What is expected >> Please repeat the lines below word for word, starting at the line that contains "common name: Malagasy grass yellow" and ending at the line that contains "genus: Falco", with both of those lines included.
=== Given records ===
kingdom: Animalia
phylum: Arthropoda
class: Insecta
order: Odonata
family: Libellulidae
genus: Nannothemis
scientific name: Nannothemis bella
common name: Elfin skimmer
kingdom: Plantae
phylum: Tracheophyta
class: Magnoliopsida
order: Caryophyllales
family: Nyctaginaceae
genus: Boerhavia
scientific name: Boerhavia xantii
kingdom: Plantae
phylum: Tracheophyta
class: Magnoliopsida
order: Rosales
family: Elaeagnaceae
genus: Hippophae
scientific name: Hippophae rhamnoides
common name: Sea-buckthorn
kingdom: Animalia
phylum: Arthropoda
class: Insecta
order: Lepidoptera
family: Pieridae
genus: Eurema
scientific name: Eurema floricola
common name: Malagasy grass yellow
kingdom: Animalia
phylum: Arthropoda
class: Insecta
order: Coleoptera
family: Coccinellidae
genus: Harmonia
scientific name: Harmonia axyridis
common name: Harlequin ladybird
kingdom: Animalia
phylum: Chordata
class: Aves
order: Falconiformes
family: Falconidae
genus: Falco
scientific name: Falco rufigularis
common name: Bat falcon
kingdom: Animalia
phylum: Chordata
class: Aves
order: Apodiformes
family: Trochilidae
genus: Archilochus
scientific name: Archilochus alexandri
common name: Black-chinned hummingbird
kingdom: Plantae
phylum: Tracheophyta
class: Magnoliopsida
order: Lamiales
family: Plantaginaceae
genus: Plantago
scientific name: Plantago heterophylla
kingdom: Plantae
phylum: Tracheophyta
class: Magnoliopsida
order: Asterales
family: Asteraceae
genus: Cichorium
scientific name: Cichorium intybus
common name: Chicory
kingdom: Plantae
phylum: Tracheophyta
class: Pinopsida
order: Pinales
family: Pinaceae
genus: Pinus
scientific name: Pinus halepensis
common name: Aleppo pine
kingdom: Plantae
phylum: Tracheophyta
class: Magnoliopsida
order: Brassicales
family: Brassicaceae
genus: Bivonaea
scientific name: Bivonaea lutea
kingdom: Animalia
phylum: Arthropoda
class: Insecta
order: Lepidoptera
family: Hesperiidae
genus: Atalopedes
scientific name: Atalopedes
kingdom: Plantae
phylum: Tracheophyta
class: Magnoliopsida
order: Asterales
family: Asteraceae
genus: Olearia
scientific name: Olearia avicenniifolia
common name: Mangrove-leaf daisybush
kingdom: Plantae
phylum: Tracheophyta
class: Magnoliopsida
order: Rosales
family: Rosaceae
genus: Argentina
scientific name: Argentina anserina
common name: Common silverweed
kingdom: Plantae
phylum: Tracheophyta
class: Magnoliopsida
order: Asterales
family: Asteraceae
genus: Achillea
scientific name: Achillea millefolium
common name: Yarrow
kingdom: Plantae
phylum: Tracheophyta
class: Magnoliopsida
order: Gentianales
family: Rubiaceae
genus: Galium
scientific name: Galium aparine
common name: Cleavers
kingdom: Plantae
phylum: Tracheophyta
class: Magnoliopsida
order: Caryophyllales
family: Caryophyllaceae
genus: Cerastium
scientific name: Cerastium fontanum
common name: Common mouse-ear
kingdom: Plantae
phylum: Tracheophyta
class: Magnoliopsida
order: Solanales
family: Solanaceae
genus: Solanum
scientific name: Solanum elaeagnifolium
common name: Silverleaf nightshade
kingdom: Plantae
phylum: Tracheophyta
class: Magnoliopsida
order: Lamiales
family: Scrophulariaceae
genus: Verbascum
===
Result of this exercise >>
common name: Malagasy grass yellow
kingdom: Animalia
phylum: Arthropoda
class: Insecta
order: Coleoptera
family: Coccinellidae
genus: Harmonia
scientific name: Harmonia axyridis
common name: Harlequin ladybird
kingdom: Animalia
phylum: Chordata
class: Aves
order: Falconiformes
family: Falconidae
genus: Falco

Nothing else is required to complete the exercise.